### What you will do:
[1] Reproduce everything in the court opinion from "County of Allegheny and" down to "BY Judge SIMPSON.", swapping "Lemoyne" for "Harrisburg".
[2] How many lines of the listing contain the string "kern"? Reply with the number alone.

### Document extract:
--*--
Patricia D. SIMKO, Executrix of the Estate of Rudolph J. Simko and Patricia D. Simko, individually and in her own right, Appellant
v.
COUNTY OF ALLEGHENY, Matthew A. Petrovich, Administrator of the Estate of Denise L. Golling and Matthew A. Petrovich, individually and in his own right, Appellant,
v.
County of Allegheny and Francis G. Gill, Executor of the Estate of Edward J. Gill, Jeanne Costopoulos, Administratrix of the Estate of Margaret S. Williams, Appellant,
v.
County of Allegheny,
v.
Francis G. Gill, Executor of the Estate of Edward J. Gill.
Commonwealth Court of Pennsylvania.
Argued February 1, 2005. Decided March 7, 2005.*572 Patrick A. Hewitt, Pittsburgh, for appellant, Patricia D. Simko.
David J. Foster, Lemoyne, for appellant, Matthew A. Petrovich and Jeanne Costopoulos.
Alan S. Miller, Pittsburgh, for appellee, County of Allegheny.
BEFORE: COLINS, President Judge, and SIMPSON, Judge, and LEAVITT, Judge.
OPINION BY Judge SIMPSON.
The personal representatives (Representatives) of the estates of three pedestrians, Rudolph Simko, Denise Golling and Margaret Williams (pedestrians) appeal from an order of the Court of Common Pleas of Allegheny County (trial court). The trial court granted summary judgment to the County of Allegheny (County). It concluded Representatives' claims were barred by immunity. We agree, and we therefore affirm.
This matter arises from a tragic accident that occurred along Corrigan Drive (Drive) in South Park, which is owned by the County. While driving, Edward Gill (Gill) suffered the rupture of an abdominal aortic aneurysm, causing loss of consciousness. His car veered off the Drive, striking the pedestrians as they walked along a path in South Park. Gill, his wife and the pedestrians died.
The Representatives sued. They claimed the County's failure to place a guardrail between the Drive and the South Park pathway was negligent.
Considering the County's motion for summary judgment raising immunity, the trial court relied on two companion Pennsylvania Supreme Court cases, Dean v. Com., Dep't of Transp., 561 Pa. 503, 751 A.2d 1130 (2000),[1] and Lockwood v. City of *573 Pittsburgh, 561 Pa. 515, 751 A.2d 1136 (2000).[2] In those cases, the Court held the absence of a guardrail was not a dangerous condition of a roadway for which immunity was waived either for the Commonwealth or for the local government. Dean, 561 Pa. at 512, 751 A.2d at 1134-35; Lockwood, 561 Pa. at 521, 751 A.2d at 1139-40.
Before this Court,[3] Representatives urge us to adopt a narrow interpretation of Dean and Lockwood. They contend those cases apply only to claims that a roadway is unsafe for lack of a guardrail. Here, by contrast, other real estate is rendered unsafe by the failure to guard against vehicles leaving the roadway. In particular, the absence of guardrails rendered the County's pathway unsafe for the intended use of pedestrians.
--*--
### Exercise data:
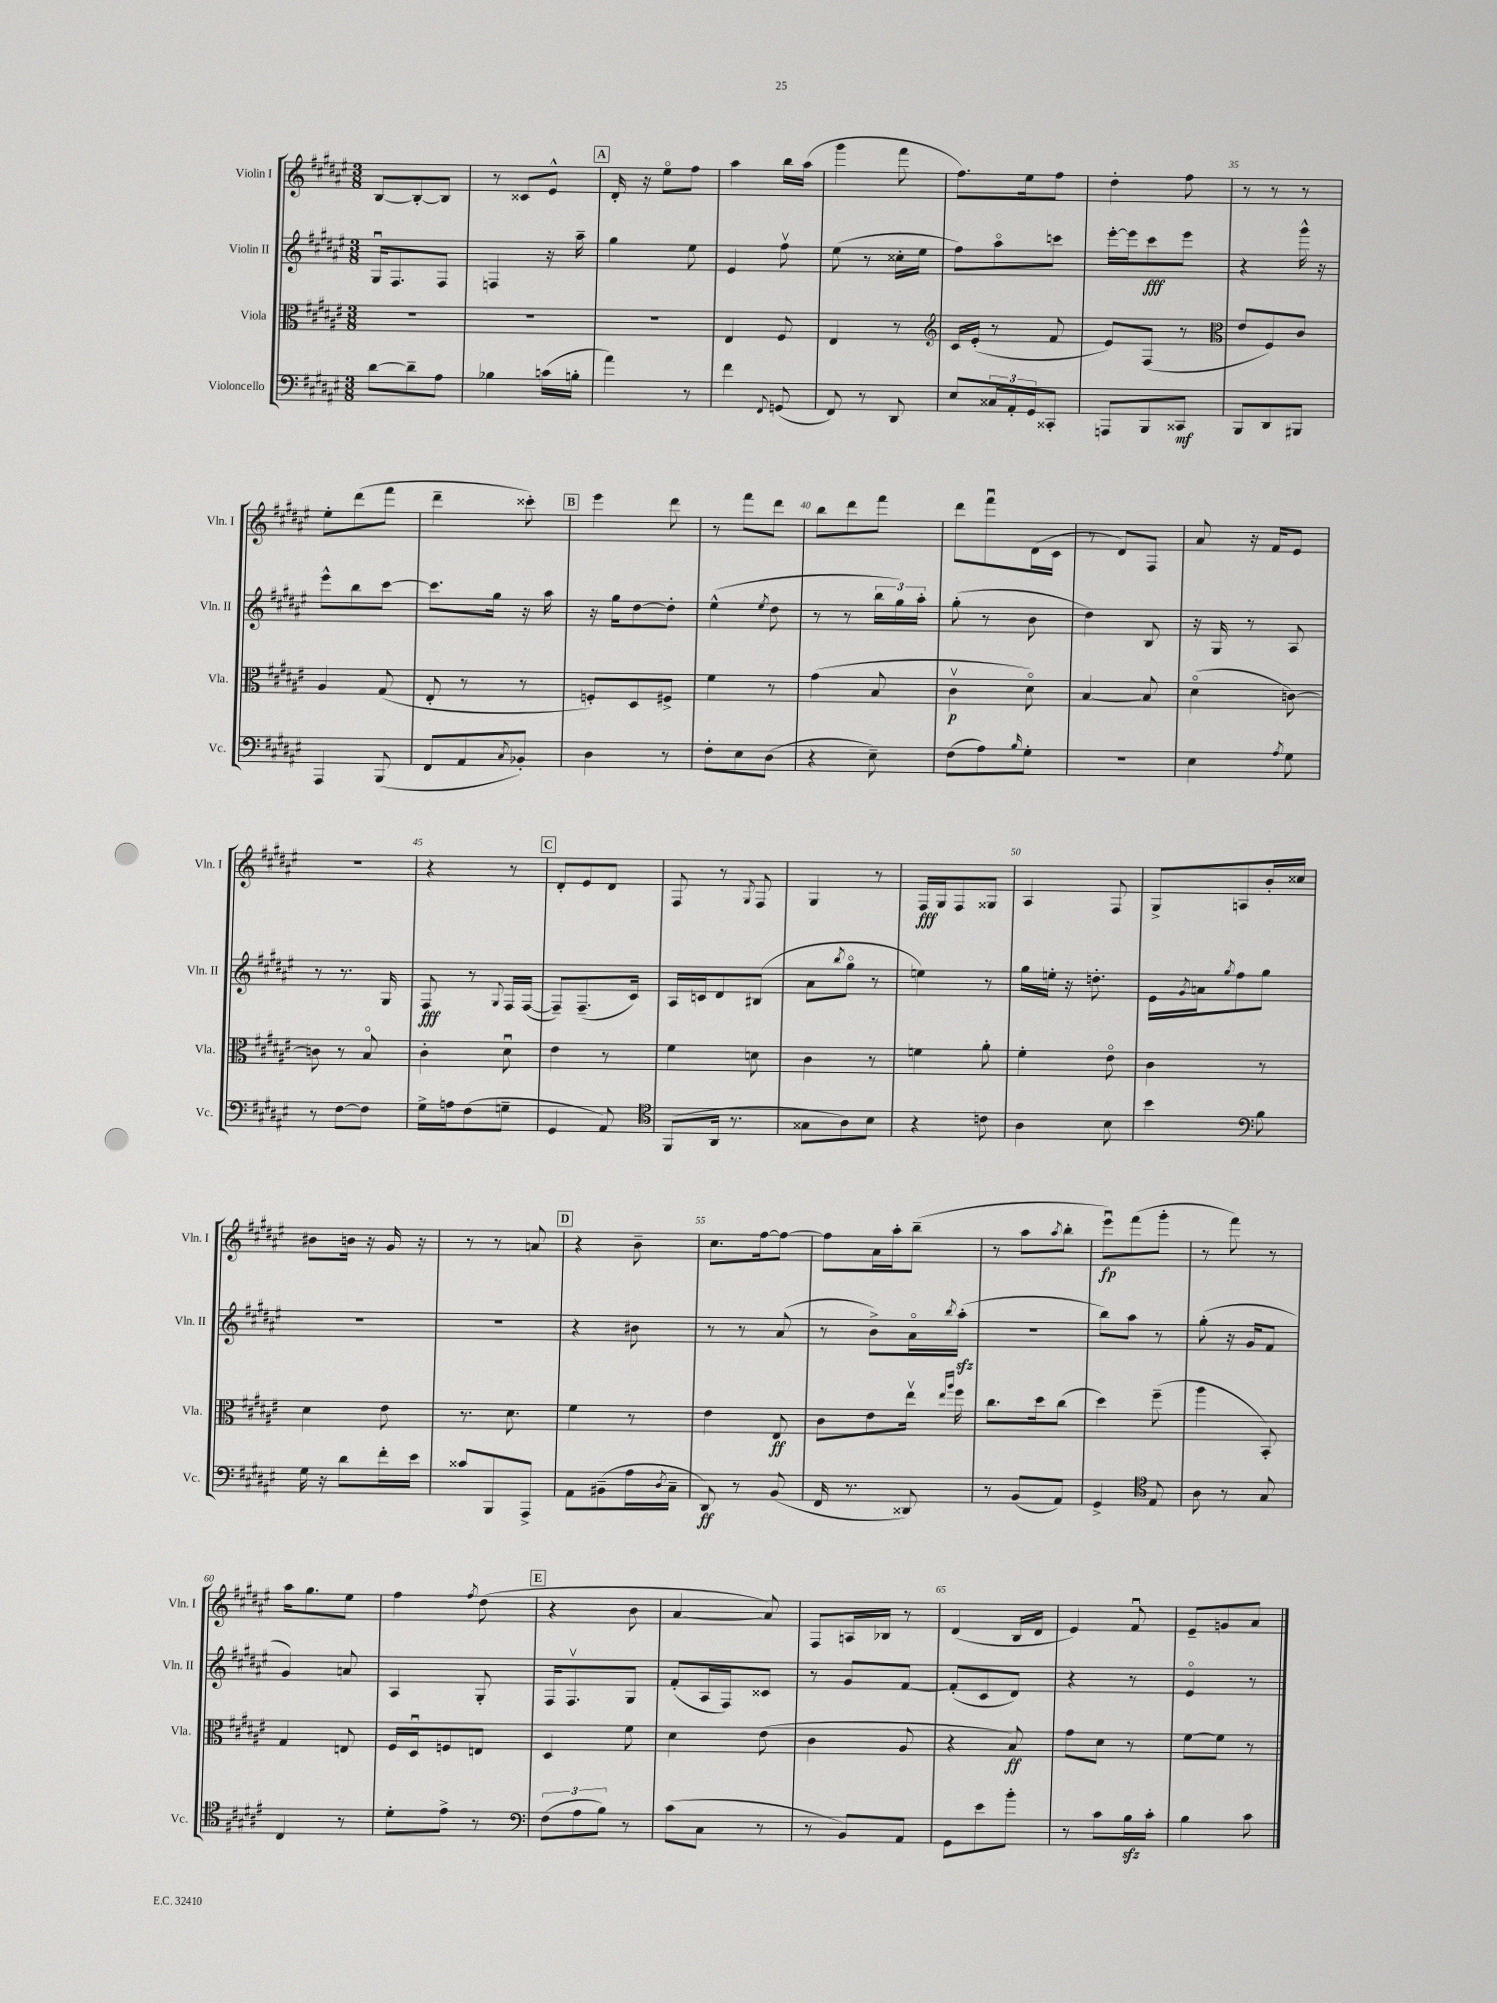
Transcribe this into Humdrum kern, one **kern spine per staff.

**kern	**kern	**kern	**kern
*staff4	*staff3	*staff2	*staff1
*clefF4	*clefC3	*clefG2	*clefG2
*k[f#c#g#d#a#e#]	*k[f#c#g#d#a#e#]	*k[f#c#g#d#a#e#]	*k[f#c#g#d#a#e#]
*M3/8	*M3/8	*M3/8	*M3/8
[8d#\L	4.r	16G#u/LK	[8B/L
.	.	8.F#/	.
8d#~\]	.	.	8B'/_
8A#\J	.	8F#/J	8B/]J
=	=	=	=
4B-\	4.r	4F/	8r
.	.	.	8c##/L
(16c\LL	.	16r	8e#^^/J
16B'\JJ	.	16aa#~\	.
=	=	=	=
4a#\)	4.r	4gg#\	16d#'/
.	.	.	16r
.	.	.	8ee#o\L
8r	.	8ee#\	8ff#\J
=	=	=	=
4f#\	4E#/	4e#/	4aa#\
8qqFF#/	.	.	.
(8GG/	8F#/	8ff#v\	16bb\LL
.	.	.	(16aa#\JJ
=	=	=	=
8FF#/)	4E#/	(8ee#\	4ggg#\
8r	.	8r	.
8DD#/	8r	16cc##'\LL	8fff#\
.	.	16ee#\JJ	.
=	=	=	=
*	*clefG2	*	*
8E#/L	16c#/LL	8ff#\L)	8.ff#\L)
.	(16e#'/JJ	.	.
24C##/L	8r	8aa#o\	.
24AA#'/	.	.	.
.	.	.	16ee#\k
24GG#/J	.	.	.
8CC##'/J	8f#/	8ccc\J	8ff#\J
=	=	=	=
8AAA/L	8e#/L)	[16eee#'\LL	4dd#'\
.	.	16eee#\]J	.
8BBB/	(8F#/J	8ccc#\	.
8CC##/J	8r	8eee#\J	8ff#\
=	=	=	=
*	*clefC3	*	*
8BBB/L	8e#/L	4r	8r
8DD#/	8F#/)	.	8r
8BBB#/J	8c#/J	16ggg#^^\	8r
.	.	16r	.
=	=	=	=
4AAA#/	4A#/	8eee#^^\L	8ee#'\L
.	.	8bb\	(8ddd#\
(8BBB/	(8G#/	[8ccc#\J	8fff#\J
=	=	=	=
8FF#/L	8E#'/	8.ccc#\]L	4ddd#~\
8AA#/	8r	.	.
.	.	16gg#\Jk	.
8qC#/	.	.	.
8BB-'/J)	8r	16r	8ccc##'\)
.	.	16aa#\	.
=	=	=	=
4D#\	8F'/L)	16r	4eee#\
.	.	16gg#\LK	.
.	8D#/	[8dd#\	.
8r	8F#^/J	8dd#'\]J	8ddd#\
=	=	=	=
8F#'\L	4f#\	(4ee#^^\	8r
8E#\	.	.	8fff#\L
.	.	8qee#/	.
(8D#\J	8r	8dd#\	8ddd#\J
=	=	=	=
4r	(4g#\	8r	8bb\L
.	.	8r	8ddd#\
8E#~\)	8B/	24bb\LL	8fff#\J
.	.	24gg#\)	.
.	.	24aa#'\JJ	.
=	=	=	=
(8F#\L	4c#v\	(8gg#'\	8ddd#\L
8A#\)	.	8r	8fff#u\
16qqB/	.	.	.
8G#'\J	8d#o\)	8b\	(16d#\L
.	.	.	16c#\JJ
=	=	=	=
4.r	[4B/	4dd#\)	8r
.	.	.	8d#/L)
.	8B/]	8B/	8F#/J
=	=	=	=
4E#\	(4d#o\	16r	8a#/
.	.	16G#/	.
.	.	8r	16r
.	.	.	16f#/LK
8qA#/	.	.	.
8G#\	[8c\)	8A#/	8e#/J
=	=	=	=
8r	8c\]	8r	4.r
[8F#\L	8r	8.r	.
8F#\]J	8Bo/	.	.
.	.	16G#/	.
=	=	=	=
16G#^\LL	4c#'\	8F#/	4r
16A\J	.	.	.
(8F#\	.	8r	.
.	.	8qqG#/	.
8G~\J	8d#u\	16F#/LL	8r
.	.	([16F#/JJ	.
=	=	=	=
4GG#/	4e#\	8F#~/]L)	8d#'/L
.	.	(8.F#~/	8e#/
8AA#/)	8r	.	8d#/J
.	.	16c#/Jk)	.
=	=	=	=
*clefC4	*	*	*
(8FF#/L	4f#\	16A#/LL	8F#/
.	.	16c/J	.
16AA#/Jk	.	8d#/	8r
8.r	.	.	.
.	.	.	8qG#/
.	8d\	(8B#/J	8F#/
=	=	=	=
8G##\L	4c#\	8a#\L	4G#/
.	.	8qbb/	.
8A#\)	.	8gg#o\J	.
8B\J	8r	8r	8r
=	=	=	=
4r	4f\	4ee\)	16F#/LL
.	.	.	16G#/J
.	.	.	8F#/
8c\	8a#'\	8r	8G##/J
=	=	=	=
4A#\	4f#'\	16gg#\LL	4A#/
.	.	16ee'\JJ	.
.	.	16r	.
.	.	8.dd'\	.
8B\	8e#o\	.	8F#/
=	=	=	=
4b\	4c#\	16e#\LL	8G#^/L
.	.	8qg#/	.
.	.	16a\J	.
.	.	8qgg#/	.
.	.	8ff#\	8A/
*clefF4	*	*	*
8B\	8r	8gg#\J	16b'/L
.	.	.	16cc##/JJ
=	=	=	=
16G#\	4d#\	4.r	8b#\L
16r	.	.	.
8d#\L	.	.	16b\Jk
.	.	.	16r
16f#'\L	8e#\	.	16g#/
16e#\JJ	.	.	16r
=	=	=	=
8c##/L	8.r	4.r	8r
8BBB/	.	.	8r
.	8.d#\	.	.
8AAA#^/J	.	.	8a/
=	=	=	=
8AA#\L	4f#\	4r	4r
(8BB#~\	.	.	.
16A#\L	8r	8b#\	8b~\
8qD#/	.	.	.
16C#~\JJ	.	.	.
=	=	=	=
8DD#/)	4e#\	8r	8.cc#\L
8r	.	8r	.
.	.	.	[16ff#\k
(8BB/	8E#/	(8a#/	8ff#\_J
=	=	=	=
16FF#/	8c#\L	8r	8ff#\]L
8.r	.	.	.
.	8e#\	8b^\L)	16a#\L
.	.	.	16aa#'\J
8DD##/)	16ee#v\Jk	16a#o\L	(8bb~\J
.	16qqee#/LL	.	.
.	16qqaa#/JJ	8qbb/	.
.	16ff#\	(16aa#'\JJ	.
=	=	=	=
8r	8.cc#\L	4.r	8r
(8BB/L	.	.	8aa#\L
.	16dd#\k	.	.
.	.	.	8qaa#/
8AA#/J)	(8cc#\J	.	8bb'\J
=	=	=	=
4GG#^/	4dd#\)	8bb\L)	8eee#u\L)
.	.	8aa#\J	(8fff#\
*clefC4	*	*	*
8E#/	(8ff#~\	8r	8ggg#'\J
=	=	=	=
8A#\	4aa#\	(8gg#'\	8r
8r	.	16r	8fff#\)
.	.	16g#/LK	.
8G#/	8BB'/)	8f#/J	8r
=	=	=	=
4C#/	4G#/	4g#/)	16aa#\LK
.	.	.	8.gg#\
8r	8E/	8a/	8ee#\J
=	=	=	=
8d#'\L	16F#/LL	4A#/	4ff#\
.	16D#u/J	.	.
8e#^\J	8F/	.	.
.	.	.	8qff#/
8r	8E/J	8G#'/	(8dd#\
=	=	=	=
*clefF4	*	*	*
(12F#\L	4D#/	16F#/LK	4r
.	.	8.F#v/	.
12A#\	.	.	.
12B\J)	.	.	.
8r	8f#\	8G#/J	8b\
=	=	=	=
(8c#\L	4d#\	(8f#'/L	[4a#/
8C#\J	.	16A#/L	.
.	.	16F#/J)	.
8r	(8e#\	8c##/J	8a#/])
=	=	=	=
8r	4c#\	8r	8F#/L
8BB/L)	.	8g#/L	16A/L
.	.	.	16B-/JJ
8AA#/J	8A#/	[8f#/J	8r
=	=	=	=
8GG#\L	4r	(8f#'/]L	(4d#/
8e#\	.	8c#/	.
8b'\J	8B/)	8d#/J)	16B/LL
.	.	.	16d#/JJ
=	=	=	=
8r	8g#\L	4r	4e#/)
8c#\L	8d#\J	.	.
16B\L	8r	8r	8f#u/
16c#'\JJ	.	.	.
=	=	=	=
4B\	[8f#\L	4e#o/	8e#~/L
.	8f#\]J	.	8g/
8c#\	8r	8r	8a#/J
==	==	==	==
*-	*-	*-	*-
--*--
### Correct answers:
[1]
County of Allegheny and Francis G. Gill, Executor of the Estate of Edward J. Gill, Jeanne Costopoulos, Administratrix of the Estate of Margaret S. Williams, Appellant,
v.
County of Allegheny,
v.
Francis G. Gill, Executor of the Estate of Edward J. Gill.
Commonwealth Court of Pennsylvania.
Argued February 1, 2005. Decided March 7, 2005.*572 Patrick A. Hewitt, Pittsburgh, for appellant, Patricia D. Simko.
David J. Foster, Harrisburg, for appellant, Matthew A. Petrovich and Jeanne Costopoulos.
Alan S. Miller, Pittsburgh, for appellee, County of Allegheny.
BEFORE: COLINS, President Judge, and SIMPSON, Judge, and LEAVITT, Judge.
OPINION BY Judge SIMPSON.

[2] 2